■ **Provided text**
◆ ◆ ◆
Logic in Computer Science, by Huth and Ryan, gives a reasonably readable overview of modern systems for verifying systems. Once upon a time people talked about proving programs correct - with programming languages which may or may not have side effects. The impression I get from this book and elsewhere is that real applications are different - for instance proving that a protocol is correct, or that a chip's floating point unit can divide correctly, or that a lock-free routine for manipulating linked lists is correct.
ACM Computing Surveys Vol 41 Issue 4 (October 2009) is a special issue on software verification. It looks like you can get to at least one of the papers without an ACM account by searching for "Formal Methods: Practice and Experience".
The tool Frama-C, for which Elazar suggests a demo video in the comments, gives you a specification language, ACSL, for writing function contracts and various analyzers for verifying that a C function satisfies its contract and safety properties such as the absence of run-time errors.
◆ ◆ ◆
■ **Instruction 1**
Transcribe the stretch of the verification passage from "The tool Frama-C, for" through "of run-time errors.".
The verification passage and the records have nothing to do with each other.

■ **Data**
◆ ◆ ◆
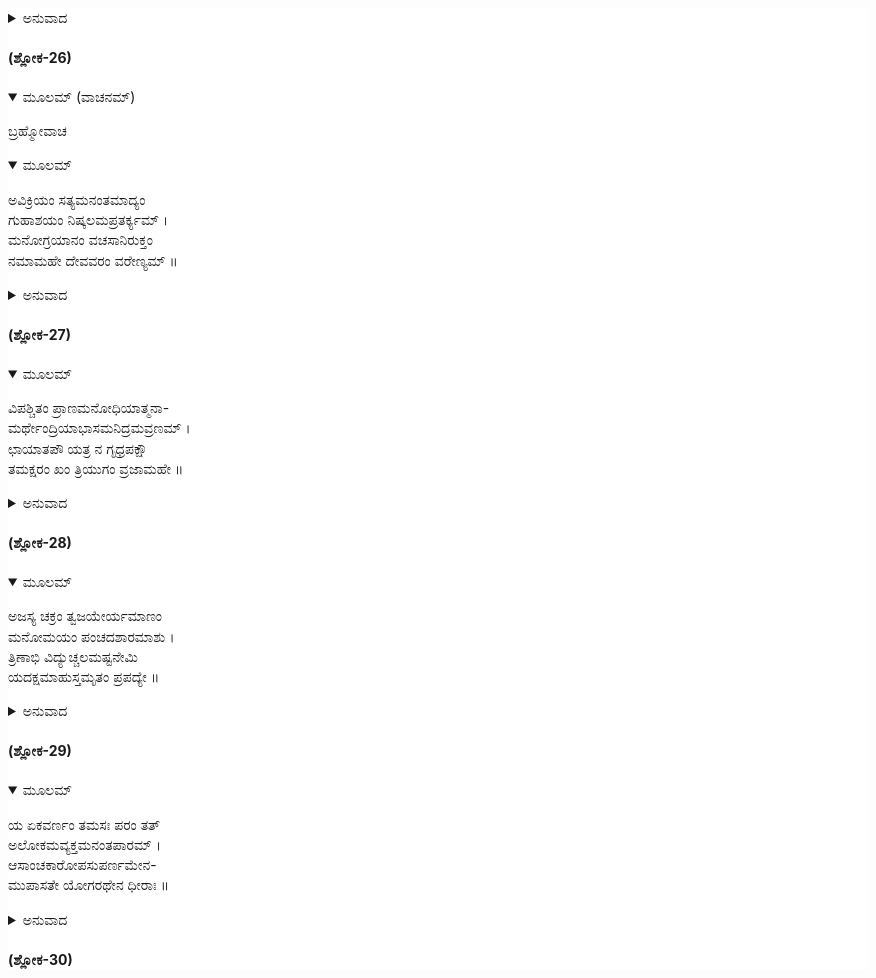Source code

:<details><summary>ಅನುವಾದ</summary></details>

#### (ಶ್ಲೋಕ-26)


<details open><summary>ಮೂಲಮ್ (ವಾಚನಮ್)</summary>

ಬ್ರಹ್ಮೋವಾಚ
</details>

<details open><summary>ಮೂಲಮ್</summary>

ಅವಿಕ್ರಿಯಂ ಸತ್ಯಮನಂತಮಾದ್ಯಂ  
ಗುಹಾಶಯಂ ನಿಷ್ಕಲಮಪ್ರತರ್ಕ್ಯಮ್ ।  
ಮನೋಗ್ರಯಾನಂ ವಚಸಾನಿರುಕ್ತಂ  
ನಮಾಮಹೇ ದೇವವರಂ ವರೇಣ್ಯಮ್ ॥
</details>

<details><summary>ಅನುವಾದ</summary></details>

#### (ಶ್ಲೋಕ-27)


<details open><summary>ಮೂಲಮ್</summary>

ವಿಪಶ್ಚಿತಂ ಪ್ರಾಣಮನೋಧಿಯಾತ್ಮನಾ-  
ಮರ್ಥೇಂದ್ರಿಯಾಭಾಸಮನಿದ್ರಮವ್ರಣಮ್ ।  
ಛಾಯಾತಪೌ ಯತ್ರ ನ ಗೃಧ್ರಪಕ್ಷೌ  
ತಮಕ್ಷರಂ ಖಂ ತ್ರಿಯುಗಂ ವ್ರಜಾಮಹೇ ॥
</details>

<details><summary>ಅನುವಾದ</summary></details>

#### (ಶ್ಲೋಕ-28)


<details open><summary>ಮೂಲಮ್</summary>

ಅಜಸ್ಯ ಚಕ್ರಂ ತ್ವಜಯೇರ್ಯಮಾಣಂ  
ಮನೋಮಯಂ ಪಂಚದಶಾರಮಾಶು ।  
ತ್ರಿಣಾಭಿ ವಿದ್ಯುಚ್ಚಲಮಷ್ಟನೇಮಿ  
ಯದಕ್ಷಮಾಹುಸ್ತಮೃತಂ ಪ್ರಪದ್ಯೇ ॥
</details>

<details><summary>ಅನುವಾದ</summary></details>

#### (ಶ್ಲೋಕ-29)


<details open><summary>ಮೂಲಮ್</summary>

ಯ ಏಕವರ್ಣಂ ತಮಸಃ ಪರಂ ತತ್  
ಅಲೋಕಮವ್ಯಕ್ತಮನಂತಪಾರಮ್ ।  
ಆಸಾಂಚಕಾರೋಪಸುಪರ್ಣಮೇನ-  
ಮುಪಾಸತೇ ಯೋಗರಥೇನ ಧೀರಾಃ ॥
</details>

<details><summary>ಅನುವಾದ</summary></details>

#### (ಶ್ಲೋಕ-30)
◆ ◆ ◆
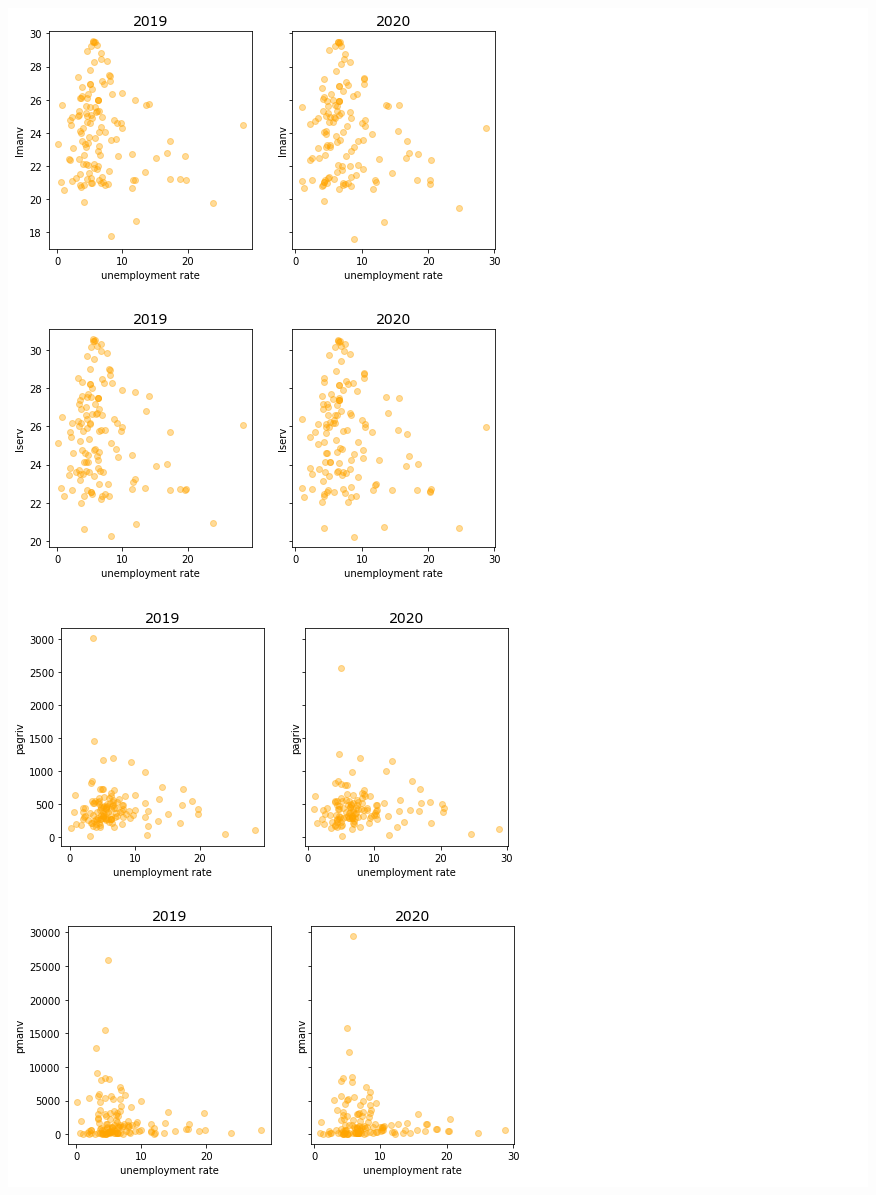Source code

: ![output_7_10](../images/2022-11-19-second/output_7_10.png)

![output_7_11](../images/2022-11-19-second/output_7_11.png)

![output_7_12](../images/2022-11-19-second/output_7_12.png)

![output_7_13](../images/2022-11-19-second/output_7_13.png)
◆ ◆ ◆
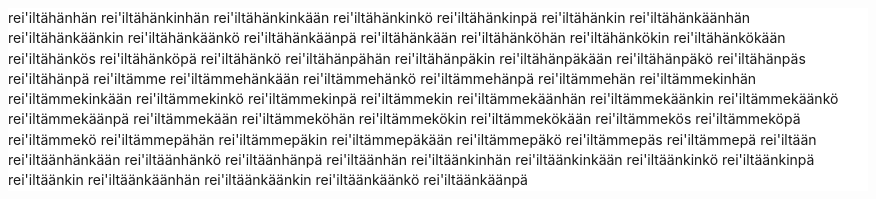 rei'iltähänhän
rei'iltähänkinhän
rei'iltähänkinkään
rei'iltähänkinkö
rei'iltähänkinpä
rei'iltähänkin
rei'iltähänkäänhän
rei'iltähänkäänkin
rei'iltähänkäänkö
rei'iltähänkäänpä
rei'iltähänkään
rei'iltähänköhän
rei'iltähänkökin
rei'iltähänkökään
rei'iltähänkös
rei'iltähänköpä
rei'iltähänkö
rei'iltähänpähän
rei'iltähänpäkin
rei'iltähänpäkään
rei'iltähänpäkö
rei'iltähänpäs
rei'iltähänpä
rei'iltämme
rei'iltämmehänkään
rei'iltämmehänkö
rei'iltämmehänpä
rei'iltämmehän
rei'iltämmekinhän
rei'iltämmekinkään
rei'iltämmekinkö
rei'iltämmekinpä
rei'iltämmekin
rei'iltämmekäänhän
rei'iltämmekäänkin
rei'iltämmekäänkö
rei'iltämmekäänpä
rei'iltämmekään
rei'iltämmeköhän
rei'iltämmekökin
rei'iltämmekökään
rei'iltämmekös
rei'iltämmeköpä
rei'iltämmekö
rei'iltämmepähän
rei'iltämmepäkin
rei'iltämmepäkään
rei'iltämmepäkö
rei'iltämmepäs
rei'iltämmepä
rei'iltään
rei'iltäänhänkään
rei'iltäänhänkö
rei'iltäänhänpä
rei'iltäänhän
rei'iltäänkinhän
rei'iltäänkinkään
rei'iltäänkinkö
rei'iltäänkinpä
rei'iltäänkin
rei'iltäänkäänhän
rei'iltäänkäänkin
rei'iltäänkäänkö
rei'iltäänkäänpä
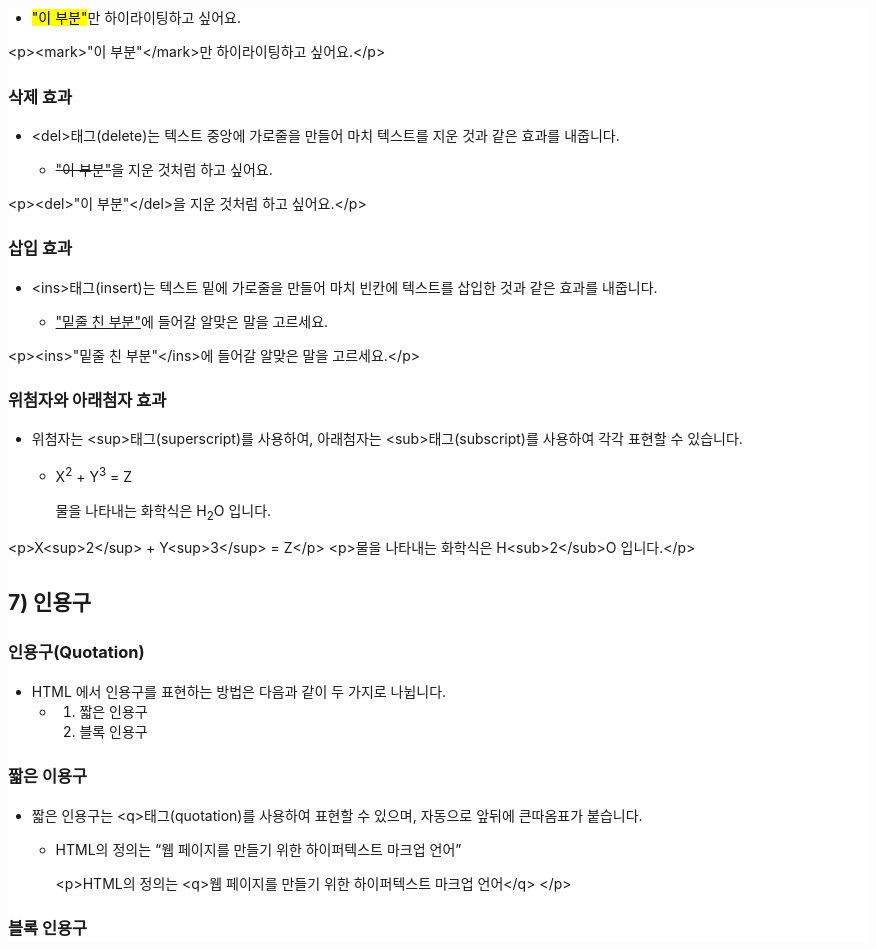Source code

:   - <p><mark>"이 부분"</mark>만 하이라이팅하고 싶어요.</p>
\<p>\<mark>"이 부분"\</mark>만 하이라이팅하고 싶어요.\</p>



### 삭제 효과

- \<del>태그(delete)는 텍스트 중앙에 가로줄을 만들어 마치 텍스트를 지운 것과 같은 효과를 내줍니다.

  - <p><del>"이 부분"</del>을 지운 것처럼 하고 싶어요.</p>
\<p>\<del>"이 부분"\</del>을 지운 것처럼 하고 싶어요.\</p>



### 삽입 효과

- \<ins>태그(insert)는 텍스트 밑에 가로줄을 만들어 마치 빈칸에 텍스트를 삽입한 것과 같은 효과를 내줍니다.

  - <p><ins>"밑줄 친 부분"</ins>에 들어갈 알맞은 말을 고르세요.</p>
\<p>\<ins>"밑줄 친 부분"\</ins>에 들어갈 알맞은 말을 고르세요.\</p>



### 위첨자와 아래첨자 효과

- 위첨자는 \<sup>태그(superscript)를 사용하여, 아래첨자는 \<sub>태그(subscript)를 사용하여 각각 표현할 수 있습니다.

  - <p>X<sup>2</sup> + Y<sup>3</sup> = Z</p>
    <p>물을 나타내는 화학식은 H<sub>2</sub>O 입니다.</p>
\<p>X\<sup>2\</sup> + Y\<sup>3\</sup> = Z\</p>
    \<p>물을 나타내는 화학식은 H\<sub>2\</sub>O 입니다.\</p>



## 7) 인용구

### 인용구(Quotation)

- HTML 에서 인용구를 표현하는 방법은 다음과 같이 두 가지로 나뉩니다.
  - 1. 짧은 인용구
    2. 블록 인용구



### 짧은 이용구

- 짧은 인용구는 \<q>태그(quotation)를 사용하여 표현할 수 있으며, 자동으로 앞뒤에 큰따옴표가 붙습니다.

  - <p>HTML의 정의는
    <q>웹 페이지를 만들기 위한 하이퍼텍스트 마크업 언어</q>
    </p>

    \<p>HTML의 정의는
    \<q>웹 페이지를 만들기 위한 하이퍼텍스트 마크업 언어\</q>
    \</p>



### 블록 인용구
◆ ◆ ◆
■ **Instruction 2**
Repeat word for word the stretch of the records from the line containing "ಅಜಸ್ಯ ಚಕ್ರಂ ತ್ವಜಯೇರ್ಯಮಾಣಂ" through the line containing "#### (ಶ್ಲೋಕ-30)".

■ **Answer section 1**
The tool Frama-C, for which Elazar suggests a demo video in the comments, gives you a specification language, ACSL, for writing function contracts and various analyzers for verifying that a C function satisfies its contract and safety properties such as the absence of run-time errors.

■ **Answer section 2**
ಅಜಸ್ಯ ಚಕ್ರಂ ತ್ವಜಯೇರ್ಯಮಾಣಂ  
ಮನೋಮಯಂ ಪಂಚದಶಾರಮಾಶು ।  
ತ್ರಿಣಾಭಿ ವಿದ್ಯುಚ್ಚಲಮಷ್ಟನೇಮಿ  
ಯದಕ್ಷಮಾಹುಸ್ತಮೃತಂ ಪ್ರಪದ್ಯೇ ॥
</details>

<details><summary>ಅನುವಾದ</summary></details>

#### (ಶ್ಲೋಕ-29)


<details open><summary>ಮೂಲಮ್</summary>

ಯ ಏಕವರ್ಣಂ ತಮಸಃ ಪರಂ ತತ್  
ಅಲೋಕಮವ್ಯಕ್ತಮನಂತಪಾರಮ್ ।  
ಆಸಾಂಚಕಾರೋಪಸುಪರ್ಣಮೇನ-  
ಮುಪಾಸತೇ ಯೋಗರಥೇನ ಧೀರಾಃ ॥
</details>

<details><summary>ಅನುವಾದ</summary></details>

#### (ಶ್ಲೋಕ-30)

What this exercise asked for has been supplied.